## YOUR OBJECTIVE
Please transcribe exactly, and only, the lines of the data below between the line holding "осадков составило до 270% от нормы. Глубина" and the line holding "В последние дни", inclusive.

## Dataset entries
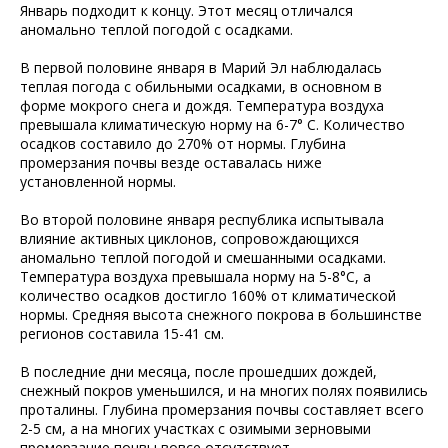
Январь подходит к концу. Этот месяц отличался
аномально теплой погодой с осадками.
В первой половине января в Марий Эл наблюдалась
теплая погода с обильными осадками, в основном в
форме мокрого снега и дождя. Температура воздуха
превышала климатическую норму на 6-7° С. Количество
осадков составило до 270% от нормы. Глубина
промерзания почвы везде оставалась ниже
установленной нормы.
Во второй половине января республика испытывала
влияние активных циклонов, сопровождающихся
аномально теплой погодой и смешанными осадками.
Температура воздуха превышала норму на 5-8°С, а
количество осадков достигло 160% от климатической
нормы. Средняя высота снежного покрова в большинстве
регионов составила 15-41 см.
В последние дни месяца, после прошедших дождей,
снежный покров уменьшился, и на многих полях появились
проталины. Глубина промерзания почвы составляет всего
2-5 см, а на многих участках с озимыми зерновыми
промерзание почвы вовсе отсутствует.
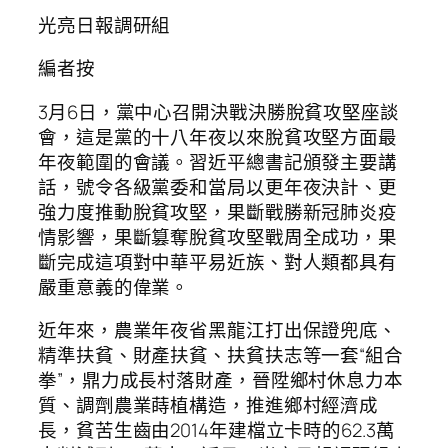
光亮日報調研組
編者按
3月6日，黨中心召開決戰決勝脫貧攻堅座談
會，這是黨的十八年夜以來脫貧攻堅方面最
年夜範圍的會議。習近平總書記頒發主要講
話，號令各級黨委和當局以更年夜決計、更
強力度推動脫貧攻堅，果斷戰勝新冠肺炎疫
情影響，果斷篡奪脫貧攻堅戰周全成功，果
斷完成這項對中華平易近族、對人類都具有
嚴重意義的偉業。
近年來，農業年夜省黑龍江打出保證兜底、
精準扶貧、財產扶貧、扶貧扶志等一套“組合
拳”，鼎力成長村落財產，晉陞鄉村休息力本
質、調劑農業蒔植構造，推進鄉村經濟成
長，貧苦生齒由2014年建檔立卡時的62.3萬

==

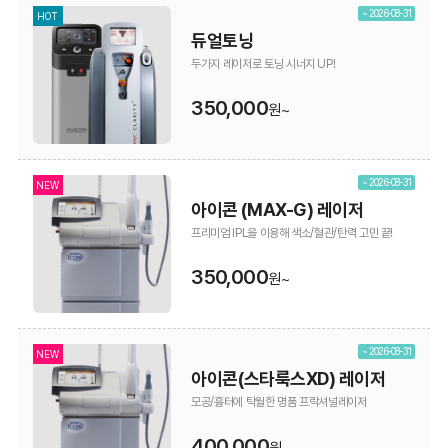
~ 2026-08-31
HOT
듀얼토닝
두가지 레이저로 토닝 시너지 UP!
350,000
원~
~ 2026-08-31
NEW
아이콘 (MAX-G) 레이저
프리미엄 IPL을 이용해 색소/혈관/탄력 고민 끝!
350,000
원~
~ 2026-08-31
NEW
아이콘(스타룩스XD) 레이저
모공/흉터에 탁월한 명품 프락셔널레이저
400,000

==

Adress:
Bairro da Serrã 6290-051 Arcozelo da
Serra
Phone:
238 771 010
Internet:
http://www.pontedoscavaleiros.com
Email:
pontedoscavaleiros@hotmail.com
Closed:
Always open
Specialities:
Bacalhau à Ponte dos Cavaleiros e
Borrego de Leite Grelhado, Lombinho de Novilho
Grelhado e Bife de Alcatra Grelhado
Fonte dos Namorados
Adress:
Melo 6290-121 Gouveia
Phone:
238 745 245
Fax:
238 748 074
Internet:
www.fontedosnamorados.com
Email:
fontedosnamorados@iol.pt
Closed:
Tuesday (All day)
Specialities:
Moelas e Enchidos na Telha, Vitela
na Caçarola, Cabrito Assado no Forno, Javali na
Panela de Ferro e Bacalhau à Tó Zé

## OUTPUT OF THE EXERCISE
осадков составило до 270% от нормы. Глубина
промерзания почвы везде оставалась ниже
установленной нормы.
Во второй половине января республика испытывала
влияние активных циклонов, сопровождающихся
аномально теплой погодой и смешанными осадками.
Температура воздуха превышала норму на 5-8°С, а
количество осадков достигло 160% от климатической
нормы. Средняя высота снежного покрова в большинстве
регионов составила 15-41 см.
В последние дни месяца, после прошедших дождей,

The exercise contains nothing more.